Конечно, их поймали. И тогда глупый юноша стал угрожать, что если ему не дадут сочетаться браком с матушкой (и положенного ей приданого), он расскажет всем, что она уже не невинна. Было ли это правдой или нет — я не знала. Да и велика ли разница? Отец такого оскорбления и ультиматумов стерпеть не мог; родители матушки, само собой, тоже. В итоге мамин возлюбленный оказался в положении, когда заткнуть его решили многие и самым радикальным образом, состряпав на быструю руку дело, итогом которого должна была стать каторга в лучшем случае.
Лично я бы после такой угрозы со стороны возлюбленного резко бы разлюбила его, будь он хоть трижды красив, но матушка на коленях умоляла сначала родителей, а потом и отца, чтобы дурака пощадили. Обещала в слезах быть хорошей женой, сделать все, что скажут… В итоге ее бывшего жениха просто выслали, лишив большинства привилегий, вместе с семьей по все тому же делу, а матушка вышла замуж за отца. И до сих пор без споров позволяла ему смотреть всю свою корреспонденцию даже раньше, чем делала это сама.
Матушку можно было много в чем обвинить. Она не ценила ничьих чувств, кроме своих, все вокруг были для нее лишь возможностью обласкать свою гордыню либо нужником для скопившегося негатива. Она высмеивала за спиной любую свою подругу; ненавидела каждую женщину, что была красивее ее; презирала мужчин, не провожающих ее восхищенным взглядом… Она была мила лишь с теми, кто равен ей по положению или выше, а всех, у кого титул был ниже виконта, не считала за людей.
Но та, которой она была до замужества — не была вертихвосткой. Она была обычной влюбленной девушкой. Я до сих пор не могла решить, рада я или нет от того, что знаю, что она все же умеет любить кого-то, кроме себя, но так или иначе… Эта история должна быть унизительной для кого угодно, участвовавшего в этих событиях, но — не для нее. Ее во многом можно обвинить, но не в том, что она не смирилась спокойно с принятым за нее решением.
Я быстро взяла себя в руки. Много ли княжна знает об этом, чтобы на нее всерьез злиться? Дело было даже не в моей матушке, не в моем брате… это просто повод.
С моего лица легко стекла улыбка, и я посмотрела на княжну прямо. Она стояла прямо передо мной, ее лицо было так близко. В ее глазах было торжество. Почему она так рада? Действительно злится, что ее жених проявляет ко мне внимание? Но ведь она была первой, кто так поступил с ним, она и до этого вела себя подобным же образом.

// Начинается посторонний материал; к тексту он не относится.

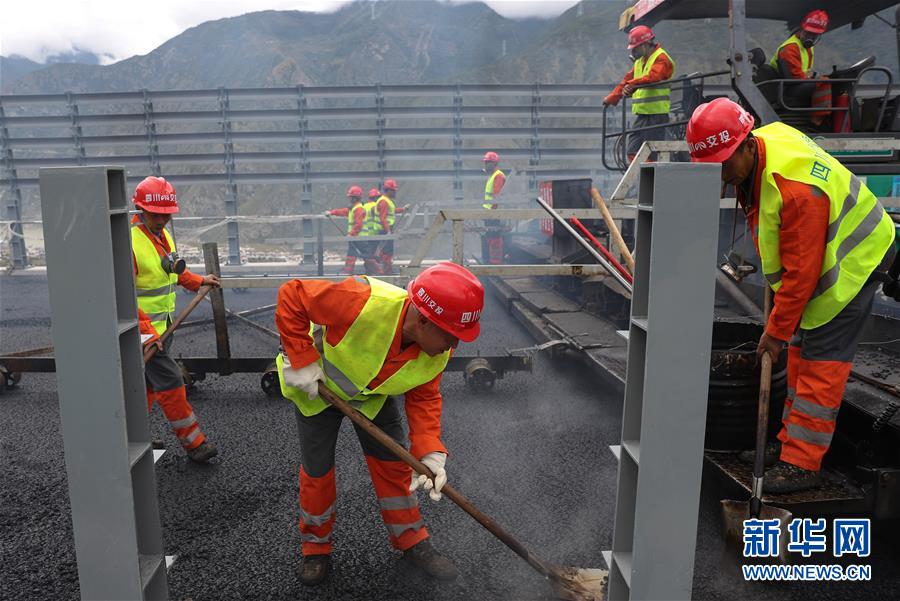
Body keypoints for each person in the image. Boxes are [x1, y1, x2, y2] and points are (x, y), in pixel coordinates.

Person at [686, 98, 896, 493]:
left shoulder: (795, 189)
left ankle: (802, 463)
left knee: (819, 364)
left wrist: (776, 332)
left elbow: (803, 276)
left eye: (724, 164)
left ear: (748, 146)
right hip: (819, 255)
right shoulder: (765, 145)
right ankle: (787, 443)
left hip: (854, 261)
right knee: (797, 355)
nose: (721, 174)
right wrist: (783, 330)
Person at [274, 262, 484, 585]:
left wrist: (429, 451)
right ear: (424, 320)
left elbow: (424, 397)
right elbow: (292, 295)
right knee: (318, 473)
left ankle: (412, 540)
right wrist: (301, 359)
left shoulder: (437, 352)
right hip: (318, 389)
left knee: (395, 467)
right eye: (452, 335)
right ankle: (315, 548)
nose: (454, 346)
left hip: (371, 399)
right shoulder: (363, 301)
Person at [131, 176, 220, 462]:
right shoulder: (129, 244)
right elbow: (122, 296)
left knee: (144, 385)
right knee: (170, 380)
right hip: (143, 333)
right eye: (155, 215)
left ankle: (133, 437)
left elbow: (174, 272)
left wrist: (199, 281)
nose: (162, 220)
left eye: (166, 215)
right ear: (140, 209)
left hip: (163, 327)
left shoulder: (161, 236)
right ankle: (194, 444)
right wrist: (147, 333)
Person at [603, 25, 676, 163]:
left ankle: (652, 174)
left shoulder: (661, 58)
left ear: (645, 44)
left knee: (650, 153)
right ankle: (646, 173)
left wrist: (633, 85)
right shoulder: (640, 62)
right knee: (633, 151)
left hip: (656, 115)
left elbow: (653, 77)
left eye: (635, 48)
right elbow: (627, 80)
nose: (633, 51)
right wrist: (614, 96)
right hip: (643, 115)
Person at [769, 9, 831, 125]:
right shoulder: (790, 48)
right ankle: (817, 122)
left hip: (797, 83)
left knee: (826, 81)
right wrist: (813, 80)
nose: (810, 37)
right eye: (808, 33)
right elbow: (795, 77)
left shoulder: (807, 47)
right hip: (788, 88)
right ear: (802, 28)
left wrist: (810, 79)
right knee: (824, 82)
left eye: (814, 35)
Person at [326, 185, 367, 275]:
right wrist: (332, 212)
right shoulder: (355, 208)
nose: (350, 199)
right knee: (359, 254)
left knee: (357, 254)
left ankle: (348, 271)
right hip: (357, 236)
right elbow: (344, 211)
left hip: (358, 237)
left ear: (355, 198)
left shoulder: (358, 209)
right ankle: (374, 270)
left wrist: (351, 234)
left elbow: (358, 224)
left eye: (351, 197)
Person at [372, 178, 409, 274]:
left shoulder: (386, 201)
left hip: (385, 229)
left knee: (385, 250)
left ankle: (385, 269)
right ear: (388, 190)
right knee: (387, 251)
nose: (395, 192)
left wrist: (402, 210)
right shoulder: (384, 201)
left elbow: (391, 211)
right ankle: (387, 270)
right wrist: (388, 231)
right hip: (384, 230)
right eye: (393, 190)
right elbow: (383, 218)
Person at [481, 151, 506, 265]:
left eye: (488, 162)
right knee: (490, 236)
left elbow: (496, 198)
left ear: (495, 163)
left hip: (493, 214)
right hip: (489, 213)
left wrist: (492, 213)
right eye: (485, 162)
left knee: (494, 237)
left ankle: (495, 263)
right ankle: (490, 261)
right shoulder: (493, 176)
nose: (486, 165)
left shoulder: (498, 176)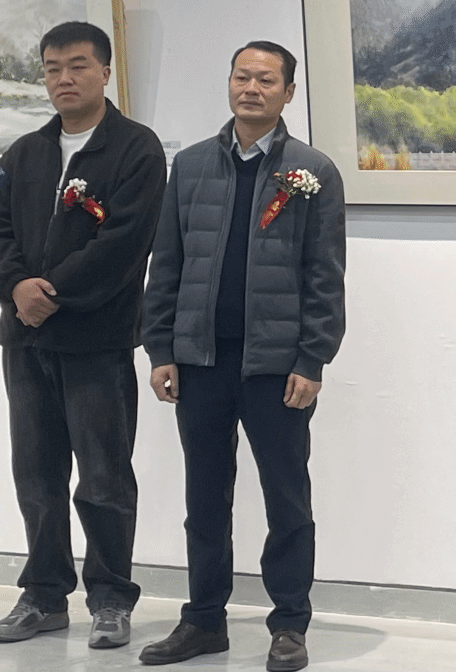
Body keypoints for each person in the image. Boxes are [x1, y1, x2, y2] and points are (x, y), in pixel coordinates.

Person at [138, 41, 346, 672]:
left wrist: (312, 359)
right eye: (241, 77)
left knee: (287, 499)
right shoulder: (192, 165)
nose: (251, 88)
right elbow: (166, 261)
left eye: (266, 80)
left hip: (277, 366)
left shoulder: (313, 170)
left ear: (288, 93)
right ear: (229, 83)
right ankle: (204, 620)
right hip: (199, 360)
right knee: (205, 498)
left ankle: (289, 624)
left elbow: (326, 275)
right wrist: (161, 347)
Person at [0, 20, 168, 649]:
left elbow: (124, 245)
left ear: (105, 72)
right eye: (53, 68)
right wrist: (15, 287)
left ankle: (110, 599)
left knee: (104, 478)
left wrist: (48, 293)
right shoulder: (26, 152)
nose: (64, 78)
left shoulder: (136, 149)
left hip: (96, 342)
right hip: (25, 343)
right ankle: (43, 595)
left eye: (78, 65)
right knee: (35, 475)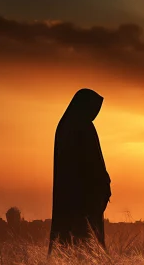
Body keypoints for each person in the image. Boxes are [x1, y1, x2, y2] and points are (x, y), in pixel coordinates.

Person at [48, 88, 111, 254]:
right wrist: (104, 184)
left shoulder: (65, 126)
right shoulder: (83, 127)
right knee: (87, 240)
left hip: (69, 196)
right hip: (85, 198)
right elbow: (93, 162)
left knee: (69, 239)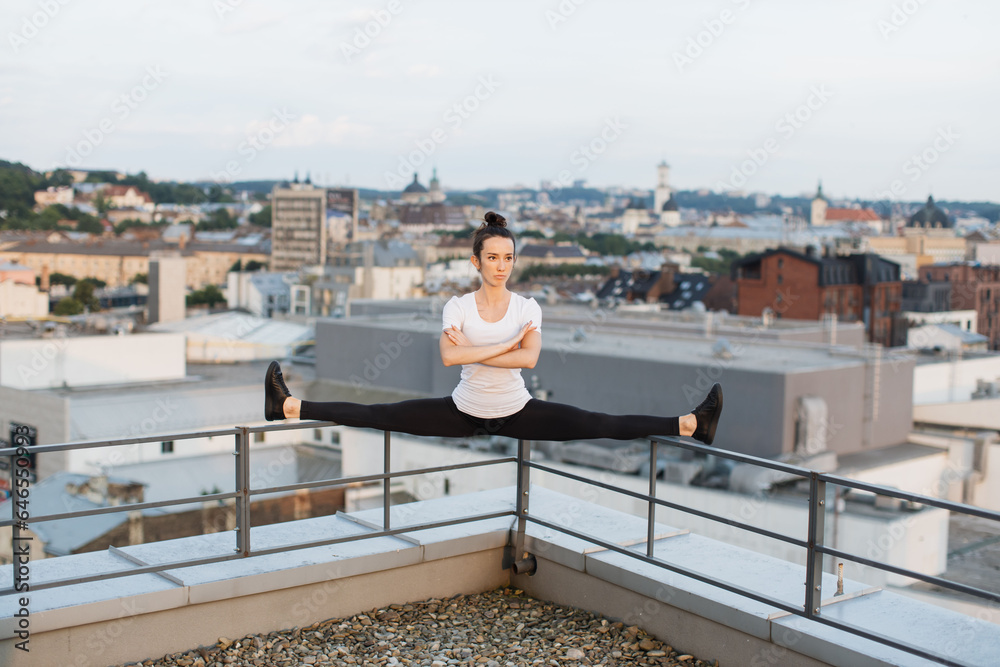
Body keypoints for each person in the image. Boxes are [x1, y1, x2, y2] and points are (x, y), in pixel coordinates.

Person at [264, 212, 723, 445]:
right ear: (476, 261)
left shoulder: (528, 306)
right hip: (461, 410)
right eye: (492, 258)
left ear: (513, 261)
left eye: (508, 258)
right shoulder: (457, 306)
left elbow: (529, 359)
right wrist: (504, 344)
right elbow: (449, 358)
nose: (500, 266)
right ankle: (287, 406)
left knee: (599, 423)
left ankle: (690, 424)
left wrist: (482, 348)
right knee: (378, 414)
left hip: (517, 410)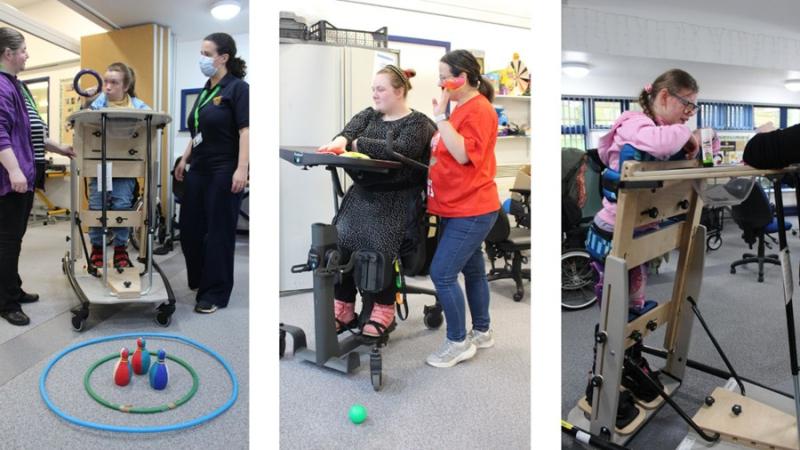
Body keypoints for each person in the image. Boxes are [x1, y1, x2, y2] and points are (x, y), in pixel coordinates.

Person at [583, 68, 704, 427]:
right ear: (664, 97)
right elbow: (661, 144)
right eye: (687, 104)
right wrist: (690, 136)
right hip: (612, 237)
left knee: (635, 312)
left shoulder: (660, 129)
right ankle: (599, 382)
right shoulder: (633, 124)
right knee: (614, 315)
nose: (689, 113)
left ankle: (631, 364)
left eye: (694, 107)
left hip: (639, 236)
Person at [318, 65, 436, 339]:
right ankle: (344, 306)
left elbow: (400, 150)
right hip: (362, 195)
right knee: (339, 244)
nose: (375, 94)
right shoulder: (369, 115)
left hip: (397, 197)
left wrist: (357, 145)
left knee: (377, 246)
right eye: (373, 89)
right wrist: (340, 141)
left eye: (380, 89)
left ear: (399, 91)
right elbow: (346, 133)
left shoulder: (417, 124)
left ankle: (384, 308)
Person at [424, 49, 500, 368]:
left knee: (441, 273)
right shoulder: (462, 107)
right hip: (459, 206)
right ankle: (481, 331)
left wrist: (440, 117)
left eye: (444, 78)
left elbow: (463, 154)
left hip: (472, 208)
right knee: (472, 270)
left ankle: (457, 342)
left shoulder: (478, 110)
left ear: (462, 78)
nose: (441, 84)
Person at [175, 33, 248, 314]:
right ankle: (200, 280)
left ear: (223, 58)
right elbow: (198, 132)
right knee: (190, 230)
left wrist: (242, 168)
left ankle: (215, 293)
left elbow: (246, 131)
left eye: (207, 53)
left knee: (218, 232)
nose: (202, 58)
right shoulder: (206, 90)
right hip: (199, 168)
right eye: (201, 52)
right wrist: (184, 158)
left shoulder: (238, 89)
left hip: (224, 168)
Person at [86, 62, 149, 269]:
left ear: (126, 86)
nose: (108, 86)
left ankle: (120, 250)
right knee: (98, 206)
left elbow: (153, 118)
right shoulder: (96, 104)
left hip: (127, 167)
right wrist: (85, 102)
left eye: (114, 82)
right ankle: (97, 248)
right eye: (105, 82)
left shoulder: (138, 106)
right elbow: (81, 123)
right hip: (100, 166)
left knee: (122, 206)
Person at [0, 28, 37, 325]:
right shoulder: (0, 85)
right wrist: (14, 170)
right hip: (10, 179)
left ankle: (13, 288)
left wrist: (57, 147)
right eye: (23, 50)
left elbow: (24, 132)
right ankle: (7, 302)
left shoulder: (14, 84)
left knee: (15, 240)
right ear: (8, 53)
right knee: (8, 241)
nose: (27, 55)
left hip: (23, 175)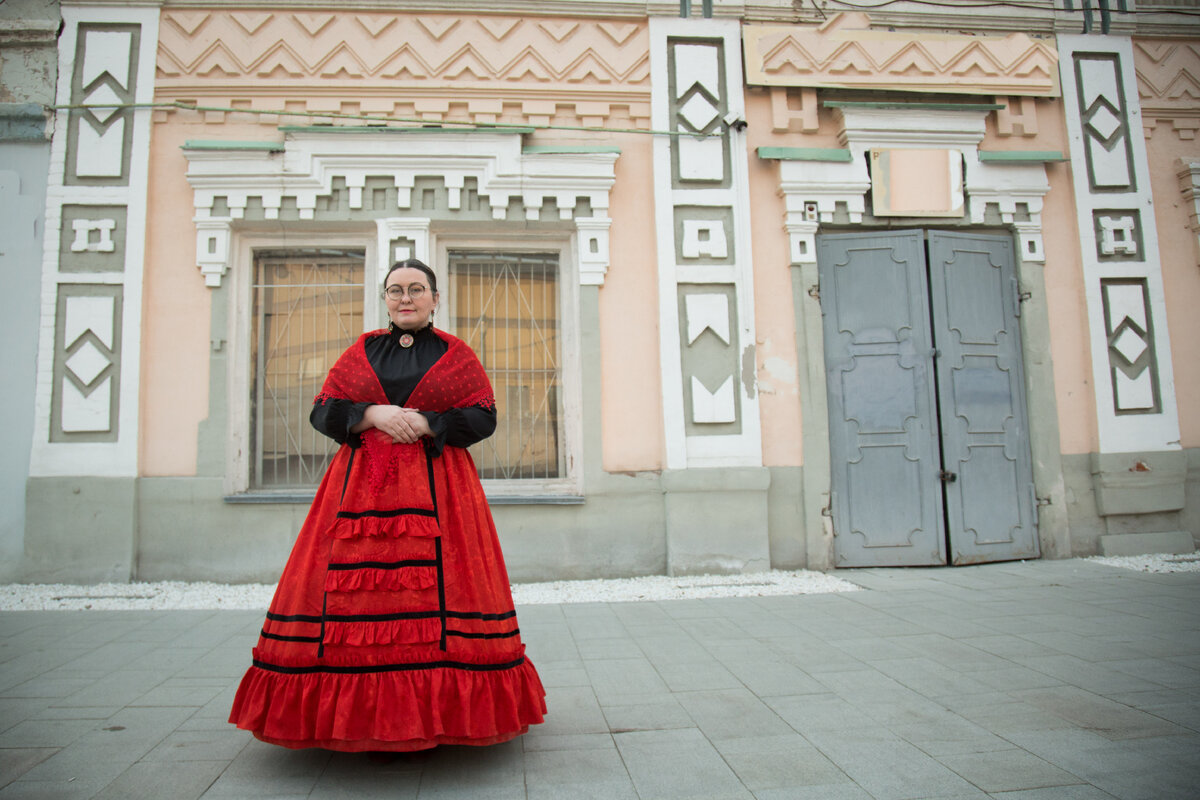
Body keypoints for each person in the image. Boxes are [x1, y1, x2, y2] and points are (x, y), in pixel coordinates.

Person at [229, 259, 547, 751]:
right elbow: (322, 409)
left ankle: (440, 715)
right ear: (385, 298)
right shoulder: (361, 351)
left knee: (442, 591)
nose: (406, 297)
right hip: (358, 496)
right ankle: (352, 720)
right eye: (395, 289)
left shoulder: (456, 355)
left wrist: (428, 423)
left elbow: (483, 419)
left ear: (435, 299)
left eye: (416, 289)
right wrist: (370, 413)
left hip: (440, 493)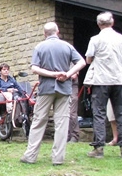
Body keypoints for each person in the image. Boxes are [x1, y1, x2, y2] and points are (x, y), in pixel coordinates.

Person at [20, 22, 86, 165]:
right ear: (58, 31)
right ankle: (58, 158)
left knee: (38, 121)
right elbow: (82, 62)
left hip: (46, 89)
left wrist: (52, 74)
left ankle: (30, 156)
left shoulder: (39, 47)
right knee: (62, 123)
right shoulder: (67, 46)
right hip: (64, 89)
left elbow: (35, 69)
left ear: (44, 34)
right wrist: (67, 74)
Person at [84, 12, 122, 159]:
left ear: (98, 24)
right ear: (112, 22)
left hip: (101, 80)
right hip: (118, 80)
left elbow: (89, 60)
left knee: (99, 114)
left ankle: (99, 149)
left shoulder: (95, 39)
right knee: (120, 113)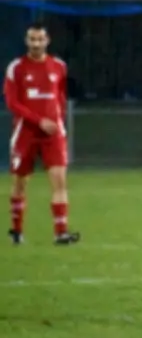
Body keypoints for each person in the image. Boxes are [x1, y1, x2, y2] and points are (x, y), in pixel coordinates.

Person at [4, 23, 79, 245]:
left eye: (40, 39)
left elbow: (60, 97)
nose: (36, 44)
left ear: (47, 41)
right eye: (32, 39)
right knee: (20, 184)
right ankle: (16, 231)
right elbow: (12, 102)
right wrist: (39, 121)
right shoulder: (16, 67)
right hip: (25, 133)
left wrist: (58, 119)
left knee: (59, 182)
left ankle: (61, 233)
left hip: (52, 135)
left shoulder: (58, 67)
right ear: (27, 41)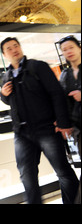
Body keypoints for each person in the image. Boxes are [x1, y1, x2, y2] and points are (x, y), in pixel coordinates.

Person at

Ее слова о беспокойстве за него — пустой звук.
Я опять улыбнулась.
— Я не понимаю, о чем вы говорите, Ваше Высочество, — ответила я, склонив опять дурашливо голову к плечу, — Но уж точно не вам звать мою мать или меня вертихвосткой, — ее глаза злобно вспыхнули, и она собиралась что-то сказать, но я оказалась быстрее, — И ведь дело не в вашем женихе, правда? И, полагаю, даже не в моем.